INFORMATION SHOWN >>
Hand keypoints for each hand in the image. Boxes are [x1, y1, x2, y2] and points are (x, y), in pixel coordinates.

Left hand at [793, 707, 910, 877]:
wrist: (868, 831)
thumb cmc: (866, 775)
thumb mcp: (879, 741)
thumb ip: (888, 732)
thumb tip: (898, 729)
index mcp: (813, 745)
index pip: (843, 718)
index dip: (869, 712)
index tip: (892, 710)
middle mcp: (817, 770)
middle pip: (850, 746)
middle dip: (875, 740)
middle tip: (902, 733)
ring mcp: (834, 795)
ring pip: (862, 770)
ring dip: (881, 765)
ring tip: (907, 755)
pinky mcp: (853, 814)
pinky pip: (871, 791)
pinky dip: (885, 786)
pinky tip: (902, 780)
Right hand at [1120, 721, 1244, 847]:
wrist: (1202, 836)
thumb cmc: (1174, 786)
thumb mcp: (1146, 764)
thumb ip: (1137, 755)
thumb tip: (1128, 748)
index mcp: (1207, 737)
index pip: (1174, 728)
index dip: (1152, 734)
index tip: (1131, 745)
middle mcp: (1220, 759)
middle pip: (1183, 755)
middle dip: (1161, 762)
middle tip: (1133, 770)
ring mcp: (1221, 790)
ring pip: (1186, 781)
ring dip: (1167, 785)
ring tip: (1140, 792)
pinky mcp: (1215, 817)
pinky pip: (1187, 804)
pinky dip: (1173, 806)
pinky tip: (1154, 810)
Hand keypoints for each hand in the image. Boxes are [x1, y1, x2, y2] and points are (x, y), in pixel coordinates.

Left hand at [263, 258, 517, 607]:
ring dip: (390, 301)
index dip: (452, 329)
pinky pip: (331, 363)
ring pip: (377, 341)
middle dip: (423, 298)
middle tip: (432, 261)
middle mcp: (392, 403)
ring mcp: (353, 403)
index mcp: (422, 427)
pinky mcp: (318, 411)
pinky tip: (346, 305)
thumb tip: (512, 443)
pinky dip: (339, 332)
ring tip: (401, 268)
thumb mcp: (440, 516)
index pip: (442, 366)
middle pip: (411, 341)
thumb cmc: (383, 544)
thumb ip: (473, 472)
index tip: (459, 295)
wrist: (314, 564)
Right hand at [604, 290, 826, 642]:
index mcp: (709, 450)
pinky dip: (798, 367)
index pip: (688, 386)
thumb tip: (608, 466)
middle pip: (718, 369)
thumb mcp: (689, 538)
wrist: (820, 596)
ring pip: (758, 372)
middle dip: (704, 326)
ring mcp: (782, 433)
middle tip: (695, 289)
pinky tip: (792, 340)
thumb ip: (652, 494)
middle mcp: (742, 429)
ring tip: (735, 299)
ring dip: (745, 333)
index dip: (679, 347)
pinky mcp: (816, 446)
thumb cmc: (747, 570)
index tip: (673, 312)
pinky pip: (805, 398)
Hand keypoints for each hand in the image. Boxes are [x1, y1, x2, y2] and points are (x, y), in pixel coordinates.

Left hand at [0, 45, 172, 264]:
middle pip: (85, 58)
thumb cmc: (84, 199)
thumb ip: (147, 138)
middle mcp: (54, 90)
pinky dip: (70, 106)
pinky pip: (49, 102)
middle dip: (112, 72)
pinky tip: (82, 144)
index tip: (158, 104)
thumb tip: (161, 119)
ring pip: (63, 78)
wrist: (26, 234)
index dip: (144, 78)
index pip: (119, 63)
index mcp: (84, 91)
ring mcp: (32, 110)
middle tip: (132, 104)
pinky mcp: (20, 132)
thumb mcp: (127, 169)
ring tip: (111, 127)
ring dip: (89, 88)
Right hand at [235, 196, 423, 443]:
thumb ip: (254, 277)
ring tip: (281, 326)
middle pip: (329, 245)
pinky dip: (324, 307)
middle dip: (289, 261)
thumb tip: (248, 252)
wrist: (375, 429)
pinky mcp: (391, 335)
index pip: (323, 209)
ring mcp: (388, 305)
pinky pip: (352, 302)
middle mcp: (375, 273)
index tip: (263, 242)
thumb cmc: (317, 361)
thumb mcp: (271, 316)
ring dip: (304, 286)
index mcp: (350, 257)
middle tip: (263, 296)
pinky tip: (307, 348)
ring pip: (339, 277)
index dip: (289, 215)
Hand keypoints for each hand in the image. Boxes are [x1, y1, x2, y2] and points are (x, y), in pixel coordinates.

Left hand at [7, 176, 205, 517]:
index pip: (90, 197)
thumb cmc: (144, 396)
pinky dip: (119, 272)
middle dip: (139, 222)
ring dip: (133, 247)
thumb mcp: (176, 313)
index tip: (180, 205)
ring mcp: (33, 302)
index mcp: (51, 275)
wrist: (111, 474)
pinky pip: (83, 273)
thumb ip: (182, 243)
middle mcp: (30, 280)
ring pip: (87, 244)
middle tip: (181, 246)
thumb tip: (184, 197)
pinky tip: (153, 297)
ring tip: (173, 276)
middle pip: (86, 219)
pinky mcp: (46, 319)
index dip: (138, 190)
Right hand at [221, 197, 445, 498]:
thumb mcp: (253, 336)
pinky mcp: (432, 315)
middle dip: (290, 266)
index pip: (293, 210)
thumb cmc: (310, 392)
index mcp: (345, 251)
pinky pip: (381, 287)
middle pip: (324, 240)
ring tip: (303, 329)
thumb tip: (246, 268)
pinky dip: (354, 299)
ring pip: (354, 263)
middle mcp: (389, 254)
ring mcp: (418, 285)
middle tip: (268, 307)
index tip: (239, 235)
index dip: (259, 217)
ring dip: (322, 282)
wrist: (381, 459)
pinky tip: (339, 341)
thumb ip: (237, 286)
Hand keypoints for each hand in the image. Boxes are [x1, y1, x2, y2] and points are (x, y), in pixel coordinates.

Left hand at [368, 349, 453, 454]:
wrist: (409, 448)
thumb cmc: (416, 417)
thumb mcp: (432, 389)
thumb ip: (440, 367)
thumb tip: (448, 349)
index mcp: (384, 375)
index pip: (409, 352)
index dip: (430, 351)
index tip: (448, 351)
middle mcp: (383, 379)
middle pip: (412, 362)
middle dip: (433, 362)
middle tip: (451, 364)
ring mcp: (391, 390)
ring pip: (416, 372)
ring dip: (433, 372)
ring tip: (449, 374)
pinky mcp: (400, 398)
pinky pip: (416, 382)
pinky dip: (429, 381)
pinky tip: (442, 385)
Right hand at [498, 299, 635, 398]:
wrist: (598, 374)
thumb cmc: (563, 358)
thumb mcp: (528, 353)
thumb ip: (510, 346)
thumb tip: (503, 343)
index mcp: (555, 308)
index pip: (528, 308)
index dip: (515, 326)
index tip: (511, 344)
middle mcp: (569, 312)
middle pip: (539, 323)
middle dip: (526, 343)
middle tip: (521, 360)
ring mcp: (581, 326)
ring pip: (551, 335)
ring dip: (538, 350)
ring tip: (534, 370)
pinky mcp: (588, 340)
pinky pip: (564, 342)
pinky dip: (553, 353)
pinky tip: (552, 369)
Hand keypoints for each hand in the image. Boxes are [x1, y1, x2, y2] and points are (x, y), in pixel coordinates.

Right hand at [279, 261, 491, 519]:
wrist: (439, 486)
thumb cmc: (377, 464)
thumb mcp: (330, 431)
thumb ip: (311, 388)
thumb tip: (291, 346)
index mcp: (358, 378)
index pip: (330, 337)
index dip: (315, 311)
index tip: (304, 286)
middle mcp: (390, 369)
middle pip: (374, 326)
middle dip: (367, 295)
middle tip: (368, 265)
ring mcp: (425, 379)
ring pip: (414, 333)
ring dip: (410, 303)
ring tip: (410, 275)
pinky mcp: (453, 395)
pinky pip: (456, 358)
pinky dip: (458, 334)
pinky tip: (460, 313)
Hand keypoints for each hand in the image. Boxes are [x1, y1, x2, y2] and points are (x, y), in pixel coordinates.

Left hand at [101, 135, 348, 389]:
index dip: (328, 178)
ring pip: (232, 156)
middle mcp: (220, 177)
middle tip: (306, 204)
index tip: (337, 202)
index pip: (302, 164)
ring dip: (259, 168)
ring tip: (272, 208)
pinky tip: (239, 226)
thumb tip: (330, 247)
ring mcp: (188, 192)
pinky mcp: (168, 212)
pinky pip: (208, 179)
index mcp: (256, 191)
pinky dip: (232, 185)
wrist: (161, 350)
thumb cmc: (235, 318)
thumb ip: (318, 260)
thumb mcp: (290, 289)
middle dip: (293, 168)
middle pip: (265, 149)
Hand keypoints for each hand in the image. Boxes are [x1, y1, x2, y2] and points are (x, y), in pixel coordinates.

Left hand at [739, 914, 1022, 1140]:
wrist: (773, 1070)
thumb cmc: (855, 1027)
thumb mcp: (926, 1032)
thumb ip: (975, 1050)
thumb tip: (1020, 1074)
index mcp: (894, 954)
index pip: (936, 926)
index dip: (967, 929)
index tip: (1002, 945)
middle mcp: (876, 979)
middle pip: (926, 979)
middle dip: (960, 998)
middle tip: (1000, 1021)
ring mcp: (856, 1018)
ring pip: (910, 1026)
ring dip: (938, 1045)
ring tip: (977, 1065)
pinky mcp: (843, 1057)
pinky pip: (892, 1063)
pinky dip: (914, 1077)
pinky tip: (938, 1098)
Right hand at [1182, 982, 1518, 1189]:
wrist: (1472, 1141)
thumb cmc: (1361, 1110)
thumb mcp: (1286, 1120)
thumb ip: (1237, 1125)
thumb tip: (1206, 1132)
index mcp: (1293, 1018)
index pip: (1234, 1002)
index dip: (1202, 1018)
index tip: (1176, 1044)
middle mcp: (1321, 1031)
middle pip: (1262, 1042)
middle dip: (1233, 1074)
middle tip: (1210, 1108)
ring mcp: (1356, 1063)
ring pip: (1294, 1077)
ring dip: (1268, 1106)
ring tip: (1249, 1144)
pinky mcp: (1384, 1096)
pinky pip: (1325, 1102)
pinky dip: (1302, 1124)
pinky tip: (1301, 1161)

TASK DESCRIPTION >>
Among the lines above, find the ones containing "Left" and copy them.

WRITTEN ANSWER >>
Left hand at [793, 707, 910, 877]:
Left hand at [263, 258, 517, 607]:
Left hand at [0, 45, 172, 264]:
Left hand at [7, 176, 205, 517]:
Left hand at [368, 349, 453, 454]:
Left hand at [101, 135, 348, 389]:
Left hand at [739, 914, 1022, 1140]:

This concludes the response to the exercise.